Le nouveau fait divers sanglant intervenu à Cézanne dans la Marne jeudi 28 novembre 2013, lors duquel un bijoutier a abattu dans sa boutique un braqueur qui menaçait son épouse, relance, deux mois après un autre braquage meurtrier à Nice, le débat sur la légitime défense qu’il nous parait indispensable de bien redéfinir.
Sur le plan juridique, la notion de légitime défense est strictement encadrée par les dispositions de l'article 122-5 du code pénal qui prévoit que:
« N'est pas pénalement responsable la personne qui, devant une atteinte injustifiée envers elle-même ou autrui, accomplit, dans le même temps, un acte commandé par la nécessité de la légitime défense d'elle-même ou d'autrui, sauf s'il y a disproportion entre les moyens de défense employés et la gravité de l'atteinte.
N'est pas pénalement responsable la personne qui, pour interrompre l'exécution d'un crime ou d'un délit contre un bien, accomplit un acte de défense, autre qu'un homicide volontaire, lorsque cet acte est strictement nécessaire au but poursuivi dès lors que les moyens employés sont proportionnés à la gravité de l'infraction. »
Il s’agit donc d’un cas d’irresponsabilité pénale qui exonère son auteur, alors que l’infraction est constituée. La légitime défense implique donc nécessité, simultanéité et proportionnalité pour trouver à s’appliquer.
Ne sera ainsi pas pénalement responsable la personne qui, face à un danger actuel ou imminent qui la menace elle-même, autrui ou un bien, accomplit un acte nécessaire à la sauvegarde de la personne ou du bien.
Encore faut-il qu’il n’y ait pas disproportion entre les moyens employés et la gravité du danger encouru : un commerçant, pour ouvrir le feu sur son braqueur, devra justifier que son agresseur l’aura menacé.
Dès lors, les choses sont claires: il existe un principe de réponse immédiate et proportionnelle à l'attaque, ce qui exclut, de fait, toute poursuite de l'assaillant par la victime agressée une fois le forfait perpétré, comme cela avait été le cas à Nice.

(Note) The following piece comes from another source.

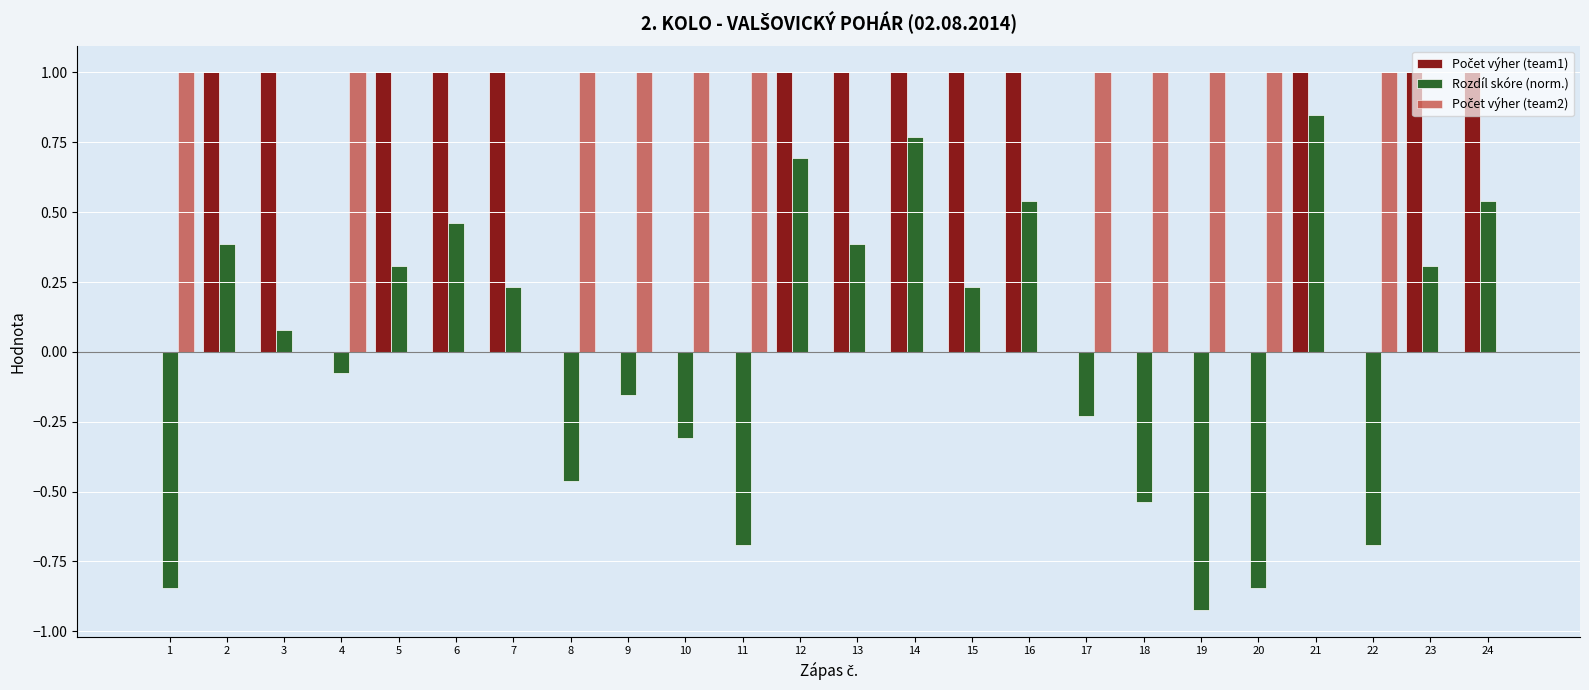

What is the maximum value shown in the chart?

1.0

Mais il existe également dans le Code pénal (article 122-6) une présomption de légitime défense lorsque celui qui accomplit l'acte agit :
« 1° Pour repousser, de nuit, l'entrée par effraction, violence ou ruse dans un lieu habité ;
2° Pour se défendre contre les auteurs de vols ou de pillages exécutés avec violence. »

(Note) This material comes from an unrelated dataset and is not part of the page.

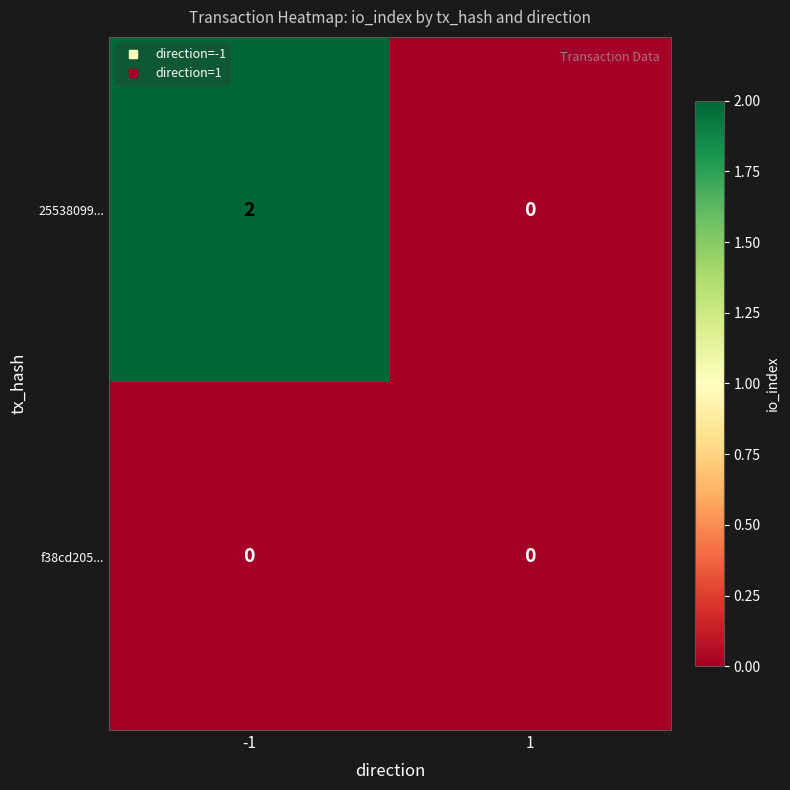

At -1, list the series in order from largest to smallest.

25538099..., f38cd205...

Donc, tout change la nuit tombée : si un cambrioleur s'introduit dans votre domicile à 2h du matin et que, vous sentant menacé, vous l'abattiez, vous serez présumé en état de légitime défense !
Et s’il n'est pas en principe envisageable de commettre un homicide volontaire en cas d'atteinte aux biens, il pourra légitimer si le vol est accompli avec violence.
Il s'agit donc seulement, on l'aura compris, d'un problème de fait, et non de droit, comme certains voudraient nous le faire croire, que les juges doivent apprécier au cas par cas, et ce de manière extrêmement stricte.
Au cas présent du bijoutier marnais, celui-ci encourt une peine de 30 ans de réclusion criminelle si la légitime défense ne lui était pas reconnue. Toutefois, il semblerait, d’après les premiers éléments recueillis, qu’il ait agi pour défendre sa compagne et, surtout, qu’il n’ait pas fait feu alors que son agresseur prenait la fuite, comme cela avait été le cas lors du récent braquage niçois dans lequel le Procureur de la République n’avait pas retenu la légitime défense.